* Brief A
List every geographic place or route named in the road-trip passage.
* Brief B
Proceed with the road-trip passage, picking up after its final sentence.

Previous Post
Next Post

photo 1

As I’d alluded to in my discussions of laying down arms and enjoying some live country music, Mrs. Kee and I are on vacation. We rented a nice car (I see why RF drives a Mercedes), took some time off from Austin, and headed over to The Natural State to watch some country shows and eat some good food. Back when I still rode motorcycles, a trip to Hot Springs was my first “big” trip. I was 15 and riding a very well used (and loved) Kawasaki Ninja 250. I learned a lot about decreasing radius turns and conservation of momentum riding that bike up and down Highway 7 between Hot Springs and Southern Missouri . . .

Eventually, I was sidelined by a cupping front tire and had to park it for the rest of the weekend. I still distinctly remember my first inexplicable front end vibration. I also remember our first father son experience that included me pulling over, waiting for my dad to realize I wasn’t behind him anymore, and his panicked, high speed return to find his son on the side of the road with his helmet off. Once he realized that I hadn’t wadded myself up on the side of the road, but had made the decision to pull over for further diagnosis, he calmed down a bit and we talked about our options. I remember even then thinking that if my tire had gone kaput, I would have been a looooong way from help.

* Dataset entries
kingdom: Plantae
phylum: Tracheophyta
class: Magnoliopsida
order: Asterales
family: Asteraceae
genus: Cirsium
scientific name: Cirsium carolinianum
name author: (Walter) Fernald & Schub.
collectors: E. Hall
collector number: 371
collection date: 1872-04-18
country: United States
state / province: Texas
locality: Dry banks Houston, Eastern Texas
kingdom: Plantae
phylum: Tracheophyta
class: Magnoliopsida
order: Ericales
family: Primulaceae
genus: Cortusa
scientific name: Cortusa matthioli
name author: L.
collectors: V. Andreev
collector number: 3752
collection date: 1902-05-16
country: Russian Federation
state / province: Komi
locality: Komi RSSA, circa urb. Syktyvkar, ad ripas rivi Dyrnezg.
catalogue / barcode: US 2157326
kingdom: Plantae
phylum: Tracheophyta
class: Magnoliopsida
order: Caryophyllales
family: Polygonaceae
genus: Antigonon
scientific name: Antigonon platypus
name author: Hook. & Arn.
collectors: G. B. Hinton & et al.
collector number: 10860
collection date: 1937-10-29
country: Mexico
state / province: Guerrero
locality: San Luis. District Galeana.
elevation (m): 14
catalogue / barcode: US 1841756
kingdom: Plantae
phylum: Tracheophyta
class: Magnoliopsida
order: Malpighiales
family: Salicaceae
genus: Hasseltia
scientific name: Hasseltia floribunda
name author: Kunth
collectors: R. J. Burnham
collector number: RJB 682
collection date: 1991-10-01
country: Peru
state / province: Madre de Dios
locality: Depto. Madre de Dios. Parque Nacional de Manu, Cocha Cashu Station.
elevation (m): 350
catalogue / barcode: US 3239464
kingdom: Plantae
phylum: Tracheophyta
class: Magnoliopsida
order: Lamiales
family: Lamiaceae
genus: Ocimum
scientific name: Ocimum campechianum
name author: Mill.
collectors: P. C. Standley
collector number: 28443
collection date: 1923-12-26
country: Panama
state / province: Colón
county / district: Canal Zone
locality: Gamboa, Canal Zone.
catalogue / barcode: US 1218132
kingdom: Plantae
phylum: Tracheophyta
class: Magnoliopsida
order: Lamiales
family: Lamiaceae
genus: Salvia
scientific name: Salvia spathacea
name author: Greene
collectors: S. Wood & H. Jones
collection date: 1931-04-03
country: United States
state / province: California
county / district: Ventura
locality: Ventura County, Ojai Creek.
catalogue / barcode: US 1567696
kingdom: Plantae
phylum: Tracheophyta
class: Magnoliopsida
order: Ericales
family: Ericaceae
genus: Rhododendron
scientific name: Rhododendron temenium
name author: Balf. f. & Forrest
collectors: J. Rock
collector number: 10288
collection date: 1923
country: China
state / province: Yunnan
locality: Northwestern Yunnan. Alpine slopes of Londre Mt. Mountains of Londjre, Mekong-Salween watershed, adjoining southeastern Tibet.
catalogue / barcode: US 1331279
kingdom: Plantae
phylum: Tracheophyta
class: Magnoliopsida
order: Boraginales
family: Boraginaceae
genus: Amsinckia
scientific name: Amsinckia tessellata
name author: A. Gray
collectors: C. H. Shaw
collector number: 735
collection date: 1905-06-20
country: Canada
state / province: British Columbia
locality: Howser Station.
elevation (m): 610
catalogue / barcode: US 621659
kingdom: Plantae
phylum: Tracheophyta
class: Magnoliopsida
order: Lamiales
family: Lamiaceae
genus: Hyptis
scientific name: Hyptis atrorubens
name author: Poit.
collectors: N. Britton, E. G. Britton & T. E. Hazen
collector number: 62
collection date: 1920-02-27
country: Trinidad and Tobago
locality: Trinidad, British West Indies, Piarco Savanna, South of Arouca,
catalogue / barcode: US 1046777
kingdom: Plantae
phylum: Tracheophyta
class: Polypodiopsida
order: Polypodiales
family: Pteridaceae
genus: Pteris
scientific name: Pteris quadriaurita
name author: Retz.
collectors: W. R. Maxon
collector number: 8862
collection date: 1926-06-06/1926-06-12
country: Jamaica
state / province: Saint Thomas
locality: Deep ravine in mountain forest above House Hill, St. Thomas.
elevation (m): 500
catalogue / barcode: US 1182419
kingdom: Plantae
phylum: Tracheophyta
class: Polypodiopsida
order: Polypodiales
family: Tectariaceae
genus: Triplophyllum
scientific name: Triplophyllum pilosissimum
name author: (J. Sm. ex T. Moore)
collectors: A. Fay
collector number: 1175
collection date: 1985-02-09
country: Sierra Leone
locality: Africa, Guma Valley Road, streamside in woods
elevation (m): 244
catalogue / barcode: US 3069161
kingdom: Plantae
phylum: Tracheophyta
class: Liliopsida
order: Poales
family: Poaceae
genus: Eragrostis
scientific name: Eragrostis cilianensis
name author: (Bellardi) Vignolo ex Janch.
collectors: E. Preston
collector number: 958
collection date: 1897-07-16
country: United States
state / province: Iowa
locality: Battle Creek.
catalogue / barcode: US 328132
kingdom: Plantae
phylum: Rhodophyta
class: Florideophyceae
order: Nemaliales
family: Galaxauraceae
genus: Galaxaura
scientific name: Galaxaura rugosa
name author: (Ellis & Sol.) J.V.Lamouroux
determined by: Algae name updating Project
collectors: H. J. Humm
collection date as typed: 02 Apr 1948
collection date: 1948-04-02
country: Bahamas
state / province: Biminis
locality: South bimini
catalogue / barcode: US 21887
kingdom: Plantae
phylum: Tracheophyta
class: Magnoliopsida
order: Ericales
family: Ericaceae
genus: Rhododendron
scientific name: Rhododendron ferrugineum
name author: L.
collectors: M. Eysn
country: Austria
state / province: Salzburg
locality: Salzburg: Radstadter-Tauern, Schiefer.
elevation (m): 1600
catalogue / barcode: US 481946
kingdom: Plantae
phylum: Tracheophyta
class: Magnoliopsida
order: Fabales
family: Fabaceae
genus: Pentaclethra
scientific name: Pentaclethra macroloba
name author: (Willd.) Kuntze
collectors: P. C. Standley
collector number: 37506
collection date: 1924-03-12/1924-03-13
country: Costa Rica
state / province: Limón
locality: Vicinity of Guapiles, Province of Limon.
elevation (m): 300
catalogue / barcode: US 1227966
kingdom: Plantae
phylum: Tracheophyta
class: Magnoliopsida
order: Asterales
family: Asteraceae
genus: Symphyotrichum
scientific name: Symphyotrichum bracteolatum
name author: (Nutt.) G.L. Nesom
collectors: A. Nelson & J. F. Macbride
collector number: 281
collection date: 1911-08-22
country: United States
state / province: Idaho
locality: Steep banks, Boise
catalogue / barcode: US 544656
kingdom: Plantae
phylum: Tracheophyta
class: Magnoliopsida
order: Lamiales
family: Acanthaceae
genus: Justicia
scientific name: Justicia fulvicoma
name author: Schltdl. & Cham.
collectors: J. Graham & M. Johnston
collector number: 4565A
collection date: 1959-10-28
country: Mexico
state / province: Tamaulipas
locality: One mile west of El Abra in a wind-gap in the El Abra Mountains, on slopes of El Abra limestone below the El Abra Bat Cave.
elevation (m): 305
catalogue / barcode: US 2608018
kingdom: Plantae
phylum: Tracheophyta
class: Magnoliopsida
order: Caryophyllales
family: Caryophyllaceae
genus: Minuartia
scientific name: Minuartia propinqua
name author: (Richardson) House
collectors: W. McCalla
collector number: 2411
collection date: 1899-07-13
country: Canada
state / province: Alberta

* Answer A
Austin; The Natural State; Hot Springs; Highway 7; Southern Missouri

* Answer B
As I carved through those same turns a bit older, married, and wrapped in fine German leather, I drifted back to my first real riding experience. Like it was yesterday, I remember how my Arlen Ness mesh jacket scraped up the skin on my forearms. I had a First Gear jacket that was arguably more comfortable, but I remember how damn cool the Arlen Ness was. And since I was around “real” motorcyclists for the first time, and my Ninja 250 was decidedly uncool, I wanted to make sure those guys and gals knew that I was a cool guy. But damn, that jacket was uncomfortable.

I also remember driving through a sudden rain storm later that day. It had been brutally hot. So hot that exceeding the speed limit didn’t help cool me down, though I kept trying in the name of science. And out of nowhere, this storm sprang up and I just kept getting hit with these fat, cold, wet drops until I was thoroughly soaked. It was my first time riding in the rain, and I was on one of the twistiest roads in America. To this day, I’m still surprised I didn’t lowside in one of those beautiful turns.

As happens when I’m lost in my own thoughts, I make a certain kind of face. My wife has been with me long enough to know that face, and stirred me from my thoughts with a “Whatcha thinkin’ about, boss?”

I dutifully relayed the story of my first big ride in Hot Springs to her and smiled thoughtfully while she questioned my sanity (along with parents’) for doing all those things so many years ago. Then she got quiet and contemplative the way I’ve learned she does. And after a few quiet minutes, she asked, “Where do people here go to get groceries?” It seemed that we’d both reached the conclusion that we were far from “things” albeit two different thought processes took us there.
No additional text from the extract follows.